The Lending Club IPO does look interesting, their method of lending just seems easier to use and they operate at a much lower cost than banks I can imagine, so I think they will gain a large market share with time. From your link austin, I can see they issued $1,8B of new loans in the first 6 months of 2014, of which they derived $87M in revenue, does anyone know the total size of consumer lending and or business lending in the US?
 
The Lending Club IPO does look interesting, their method of lending just seems easier to use and they operate at a much lower cost than banks I can imagine, so I think they will gain a large market share with time. From your link austin, I can see they issued $1,8B of new loans in the first 6 months of 2014, of which they derived $87M in revenue, does anyone know the total size of consumer lending and or business lending in the US?


Americans in Debt – Causes, Solutions Legal Protections of Debt in the United States

Consider these statistics about personal debt in America :

  • More than 160 million Americans have credit cards.
  • The average credit card holder has at least three cards.
  • On average, each household with a credit card carries more than $15,000 in credit card debt.
  • Total U.S. consumer debt is at $11.4 trillion. That includes mortgages, auto loans, credit cards and student loans.

From LC:
Lending Club has facilitated $5,040,158,840 in loans as of 06/30/2014.

so 5 billion/11.4 trillion = .044% market share.... that is an eye opener..

If you look at just the credit card debt they mention, that is a more realistic addressible market. That is 5 billion/2.4trillion= 0.208% market share. still rounding error in the total market.
 
I have a holding of private shares in Lending Club I purchased a few months ago (when the company was valued at $4 billion - rumors are $5 billion at IPO and likely to be a "hot" IPO). I think this company has amazing disruptive potential and their CEO has the right "mojo" going for him as well (not quite Elon of course, but many similarities). Prosper is the 2nd biggest peer-2-peer online lending company and they will likely be very successful too. There are no plans for its IPO yet for Prosper and I am trying to get my hands on some of its shares to spread my investment across the 2 major frontrunners.

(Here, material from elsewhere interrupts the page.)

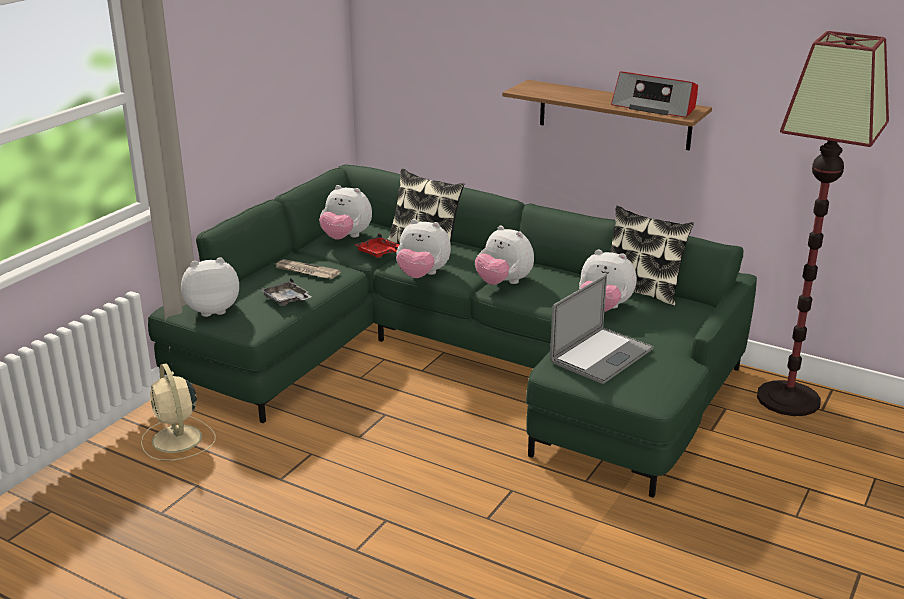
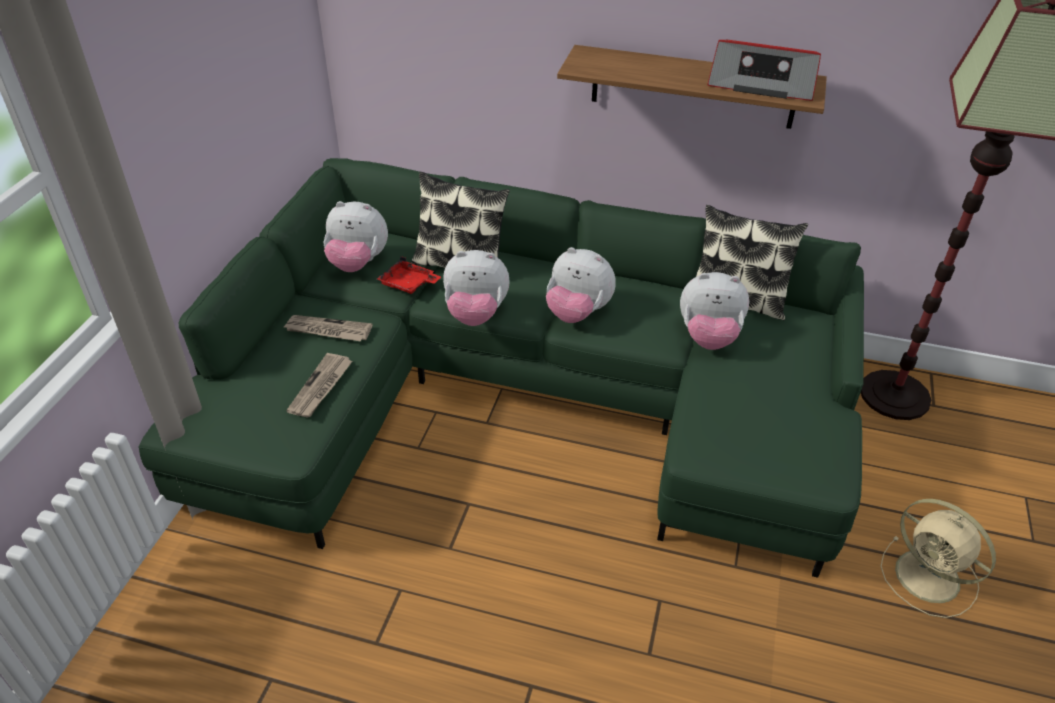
camera: 15 degrees left, 15 degrees up
beige fan [141,363,216,461] -> beige fan moved to [880,499,996,618]
plush toy [181,257,239,317] -> none
grey tray [261,278,311,306] -> newspaper [286,353,352,418]
laptop [550,274,654,384] -> none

Just like how trading stocks online and banking online just feel right (unlike buying groceries), borrowing money fits the internet platform perfectly. The difference in margins between banks (2% savings account at best vs. loans in mid-high teens% = 15ish% cut for banks) and peer-2-peer (1% cut for company) is monumental and gives these companies such huge competitive advantage that banks can never match with their huge overhead costs. There are risks of course - legislation changes outlawing them (like what happened in Canada) and unknown effects when interest rates ultimately rise, but to me the potential reward greatly outweighs the risks. This is a buy and hold for me.